Rolex did a special course-walk for journalists, and an interview with first-time Badminton coursebuilder Kelvin Bywater.
Although we’d been told to keep out of riders’ way, poor Tina Cook, attempting to walk the course, blinked in surprise at the little mob of us inadvertently in her way. Top riders’ have additional distractions.
The course is:
(1) a green vertical set at 1.23 facing the stands, just asking for distractions. They sweep round the tree to the right to
(2), an oxer at 1.25 x 1.40, then loop round to the left and back on themselves to
(3) the narrowest fence on the course, 3m wide (not the usual 3.5m), an orange plank on flat cups lined with rubber for a little extra grip. Kelvin considers plastic flat cups too slippery for eventer SJ courses. Straight on to
(4) is the first of two doubles, unusually, an oxer to upright, set at 26′ (7.9m), 1.28 front rail, 1.30 back rail on the oxer. They curve left to the white
(5) triple bar, back bar 1.30, 1.70 spread, designed to flatten the horse’s jump. Curve left to
(6) Square parallel 1.30 x 1.45 spread, with a dark blue water tray under it to draw the eye down, deliberately darker blue than most coursebuilders use, to give the impression of more depth. He thought the front rail of this one would be vulnerable.
Then curve left on a related distance of a level 7 strides (which some have been doing on 6) to the treble. 1.30 throughout, upright oxer upright, and measures 25’6″(7.75m) and then 36′ (11m), so 1 stride and then a slightly short 2 strides.
They swing right to
(8) The split white gate, if they hit it just the top falls, for safety. It is 1.30m and on flat cups, sandpapered. This is less forgiving than the slightly grippier rubber lined flat cups.

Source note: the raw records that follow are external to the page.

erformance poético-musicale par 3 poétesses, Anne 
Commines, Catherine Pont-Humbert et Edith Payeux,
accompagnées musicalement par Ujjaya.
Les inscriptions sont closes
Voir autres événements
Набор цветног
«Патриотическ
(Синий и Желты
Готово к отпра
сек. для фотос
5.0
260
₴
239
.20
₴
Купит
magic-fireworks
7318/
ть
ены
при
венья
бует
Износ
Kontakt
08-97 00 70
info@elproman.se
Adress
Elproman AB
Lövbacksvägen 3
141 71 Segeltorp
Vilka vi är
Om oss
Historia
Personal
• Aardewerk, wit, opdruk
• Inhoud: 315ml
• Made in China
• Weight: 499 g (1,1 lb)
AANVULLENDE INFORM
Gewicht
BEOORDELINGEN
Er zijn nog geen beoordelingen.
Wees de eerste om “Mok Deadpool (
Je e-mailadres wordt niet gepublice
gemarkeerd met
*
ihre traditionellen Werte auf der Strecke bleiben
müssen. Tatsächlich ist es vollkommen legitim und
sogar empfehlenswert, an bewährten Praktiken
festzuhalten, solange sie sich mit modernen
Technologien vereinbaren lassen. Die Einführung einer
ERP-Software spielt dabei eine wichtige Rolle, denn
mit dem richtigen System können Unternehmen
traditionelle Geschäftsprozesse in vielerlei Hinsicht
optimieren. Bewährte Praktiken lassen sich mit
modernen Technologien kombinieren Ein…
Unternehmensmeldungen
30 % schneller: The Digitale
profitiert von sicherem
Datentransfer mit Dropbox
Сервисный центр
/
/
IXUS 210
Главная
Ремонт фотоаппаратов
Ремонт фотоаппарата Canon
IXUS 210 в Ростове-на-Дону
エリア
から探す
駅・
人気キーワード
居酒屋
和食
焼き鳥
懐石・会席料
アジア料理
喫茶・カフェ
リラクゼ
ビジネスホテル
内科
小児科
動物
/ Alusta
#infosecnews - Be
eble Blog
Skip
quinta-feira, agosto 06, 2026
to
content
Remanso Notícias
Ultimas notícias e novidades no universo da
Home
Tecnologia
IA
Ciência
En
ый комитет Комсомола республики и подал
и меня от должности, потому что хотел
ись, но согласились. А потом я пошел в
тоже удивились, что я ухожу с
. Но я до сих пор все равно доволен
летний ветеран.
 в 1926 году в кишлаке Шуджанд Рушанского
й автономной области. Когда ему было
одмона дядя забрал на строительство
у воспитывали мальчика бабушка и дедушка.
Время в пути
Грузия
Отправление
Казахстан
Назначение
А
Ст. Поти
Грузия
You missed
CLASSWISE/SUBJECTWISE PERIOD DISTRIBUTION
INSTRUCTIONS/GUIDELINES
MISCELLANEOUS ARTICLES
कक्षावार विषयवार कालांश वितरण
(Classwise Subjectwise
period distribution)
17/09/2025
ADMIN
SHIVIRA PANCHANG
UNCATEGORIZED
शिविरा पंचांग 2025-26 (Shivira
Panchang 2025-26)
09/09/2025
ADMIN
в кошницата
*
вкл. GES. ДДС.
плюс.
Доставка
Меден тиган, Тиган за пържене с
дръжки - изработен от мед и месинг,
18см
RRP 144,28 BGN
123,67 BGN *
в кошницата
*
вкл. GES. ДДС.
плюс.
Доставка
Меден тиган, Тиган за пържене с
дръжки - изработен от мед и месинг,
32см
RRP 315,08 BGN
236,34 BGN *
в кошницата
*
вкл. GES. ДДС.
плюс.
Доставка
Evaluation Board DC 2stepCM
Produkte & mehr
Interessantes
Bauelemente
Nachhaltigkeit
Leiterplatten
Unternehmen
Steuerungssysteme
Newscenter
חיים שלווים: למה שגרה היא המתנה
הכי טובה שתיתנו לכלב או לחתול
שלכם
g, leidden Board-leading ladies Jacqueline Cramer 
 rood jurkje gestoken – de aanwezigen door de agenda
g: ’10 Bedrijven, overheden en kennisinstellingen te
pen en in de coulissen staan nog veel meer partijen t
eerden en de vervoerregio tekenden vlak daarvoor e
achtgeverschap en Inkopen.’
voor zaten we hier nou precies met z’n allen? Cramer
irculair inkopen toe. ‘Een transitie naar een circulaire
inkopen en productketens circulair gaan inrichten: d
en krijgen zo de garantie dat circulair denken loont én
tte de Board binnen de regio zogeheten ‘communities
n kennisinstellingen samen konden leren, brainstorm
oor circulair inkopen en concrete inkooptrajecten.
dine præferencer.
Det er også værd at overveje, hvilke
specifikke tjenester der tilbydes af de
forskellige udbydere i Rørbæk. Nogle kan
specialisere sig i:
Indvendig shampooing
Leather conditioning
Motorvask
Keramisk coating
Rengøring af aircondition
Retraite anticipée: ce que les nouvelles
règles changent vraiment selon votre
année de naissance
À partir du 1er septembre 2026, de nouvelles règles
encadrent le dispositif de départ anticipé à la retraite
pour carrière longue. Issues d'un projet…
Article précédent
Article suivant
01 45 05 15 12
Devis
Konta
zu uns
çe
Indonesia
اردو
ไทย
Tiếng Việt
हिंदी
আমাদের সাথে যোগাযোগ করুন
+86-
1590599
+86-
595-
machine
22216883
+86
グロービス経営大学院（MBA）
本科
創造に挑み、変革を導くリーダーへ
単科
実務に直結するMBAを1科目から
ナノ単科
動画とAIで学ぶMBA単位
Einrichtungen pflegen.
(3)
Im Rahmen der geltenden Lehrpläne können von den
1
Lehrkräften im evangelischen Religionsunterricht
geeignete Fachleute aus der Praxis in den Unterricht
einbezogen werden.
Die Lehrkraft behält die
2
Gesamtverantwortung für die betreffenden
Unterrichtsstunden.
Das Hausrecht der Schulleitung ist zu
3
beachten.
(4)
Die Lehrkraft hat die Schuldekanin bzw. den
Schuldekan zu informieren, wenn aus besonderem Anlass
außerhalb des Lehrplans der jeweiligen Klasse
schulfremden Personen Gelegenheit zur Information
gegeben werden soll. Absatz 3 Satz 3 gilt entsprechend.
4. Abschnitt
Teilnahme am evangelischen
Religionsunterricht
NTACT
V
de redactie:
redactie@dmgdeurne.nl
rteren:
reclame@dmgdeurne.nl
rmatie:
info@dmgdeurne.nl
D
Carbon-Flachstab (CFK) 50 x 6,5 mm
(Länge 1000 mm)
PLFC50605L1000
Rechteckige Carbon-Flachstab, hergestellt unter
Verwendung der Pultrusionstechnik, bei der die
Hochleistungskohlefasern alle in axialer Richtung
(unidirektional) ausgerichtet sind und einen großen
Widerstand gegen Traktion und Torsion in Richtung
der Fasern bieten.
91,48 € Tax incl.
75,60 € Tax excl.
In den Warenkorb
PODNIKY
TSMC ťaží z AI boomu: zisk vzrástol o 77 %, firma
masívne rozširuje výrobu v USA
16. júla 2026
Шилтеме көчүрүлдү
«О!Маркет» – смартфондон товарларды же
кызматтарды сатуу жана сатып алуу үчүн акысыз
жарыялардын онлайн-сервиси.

4 strides slightly downhill (distance of 61′, 18.6m) in a straight line to
(9) a very square 1.30 parallel, with a row of evergreen trees set inside it to draw the horses in more.
They swing right to
(10) the Mitsubishi sponsored vertical at 1.30,
Then loop left to the last double,
(11) upright to parallel, 1.30 with the back rail of 2nd element at 1.40,
then a ‘slightly flat’ distance of 36’6″, 11.15m in the middle, on a bending line to the last fence,
(12) another Greenwich fence, 1.30 x 1.45 square.
The Triple Bar, Gate and the last are all Greenwich SJ fences.
The course is the biggest ever at Badminton, 5cm higher than ever before.
The cups are shallower and the poles lighter than event courses used to have.
They’ve measured the course 12 times and are within 4m of each other, taking the bending lines into account that is very accurate, so they trust that they have the Optimum Time correct. The speed is 375mpm.
The ground is very undulating. Kelvin aims to have faults spread all around the course, not a ‘bogey fence’, and says there are a few ‘interesting lines’ on this course to test horses and riders.
Enough information there for even the nerdiest of eventing nerds I hope… the rubber/sandpaper flat cups aspect on the plank and gate particularly fascinated me, who knew they were that technical about it?!